Photo: Steve Thurston
The Planning Commission’s decision last night to forward the Columbia Pike Neighborhoods Area Plan to the county board met with some mixed reaction among the people from the eastern-most neighborhoods in the plan. Residents of two neighborhoods--Foxcroft Heights and Arlington View--have expressed concern about the speed that the plan has come upon them and the encroaching density of taller buildings.
Some residents of the Foxcroft neighborhood wanted the plan for their neighborhood thrown out completely as it allows some taller buildings on three sides of their neighborhood and "walls them in," while residents of Arlington View just want more time to review the plan.
Neither group got exactly what they wanted from the commission, but both got something.
In the discussion, the planning commission realized that they were working with smaller, historic neighborhoods and some care must be taken in order to keep the character of those neighborhoods. They also spent time talking about the fact that these two neighborhoods would be the "eastern gateway" neighborhoods for the Columbia Pike redevelopment, sitting as they do across Columbia Pike from one another near the the intersection with Washington Boulevard.
The commission voted to remove zoning for taller buildings from S. Orme Street in Foxcroft Heights, but keep the taller buildings on Columbia Pike.
Also, the commission encouraged staff to keep working with leaders in the Arlington View neighborhood as had been encouraged last month when the plan was advertised by the county board.
Arlington View’s Brenda Cox, who has been active in the discussion, said she was happy that the Planning Commission recognized the need for more discussion. Also, on Thursday morning, her community held a walking tour with county board member Chris Zimmerman. She said that went well and assuaged some of her fears.

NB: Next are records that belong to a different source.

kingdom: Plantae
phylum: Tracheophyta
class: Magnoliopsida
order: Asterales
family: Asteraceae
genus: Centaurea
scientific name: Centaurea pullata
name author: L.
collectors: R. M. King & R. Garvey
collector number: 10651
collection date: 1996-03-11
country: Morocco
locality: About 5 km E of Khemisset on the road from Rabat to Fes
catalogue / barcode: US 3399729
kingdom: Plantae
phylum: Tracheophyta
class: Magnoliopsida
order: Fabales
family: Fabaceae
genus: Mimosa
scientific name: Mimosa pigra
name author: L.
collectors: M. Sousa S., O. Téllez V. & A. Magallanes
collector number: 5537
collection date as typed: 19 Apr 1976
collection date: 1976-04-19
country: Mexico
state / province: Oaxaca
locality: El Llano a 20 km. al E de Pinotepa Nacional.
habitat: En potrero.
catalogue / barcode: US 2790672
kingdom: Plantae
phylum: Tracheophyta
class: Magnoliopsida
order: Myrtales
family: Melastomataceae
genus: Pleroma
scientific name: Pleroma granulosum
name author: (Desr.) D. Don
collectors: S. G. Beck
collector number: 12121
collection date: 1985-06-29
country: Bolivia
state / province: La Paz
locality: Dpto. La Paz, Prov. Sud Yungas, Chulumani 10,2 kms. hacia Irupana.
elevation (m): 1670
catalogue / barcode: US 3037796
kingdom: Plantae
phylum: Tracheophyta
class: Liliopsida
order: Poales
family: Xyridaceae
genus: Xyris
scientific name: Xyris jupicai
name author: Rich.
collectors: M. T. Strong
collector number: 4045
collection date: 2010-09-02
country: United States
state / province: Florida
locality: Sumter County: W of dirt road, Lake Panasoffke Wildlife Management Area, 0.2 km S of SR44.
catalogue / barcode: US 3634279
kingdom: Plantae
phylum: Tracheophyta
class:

On Wednesday, the first day of the commission’s consideration of the plan, Cox had said her community wanted to do their part to help plan for the future, but they "strongly believe that county staff must do some more one-on-one work with us."
Her neighbor, Robin Patterson lives in the George Washington Carver co-operative. She was less convinced by the talk at the front of the room.
"I hear that. I hear that, but I don't know how much confidence I have in it,” she said of the commission’s decision. She said that she was afraid that a plan etches a policy in stone, but she is not sure yet what that policy means for her neighborhood.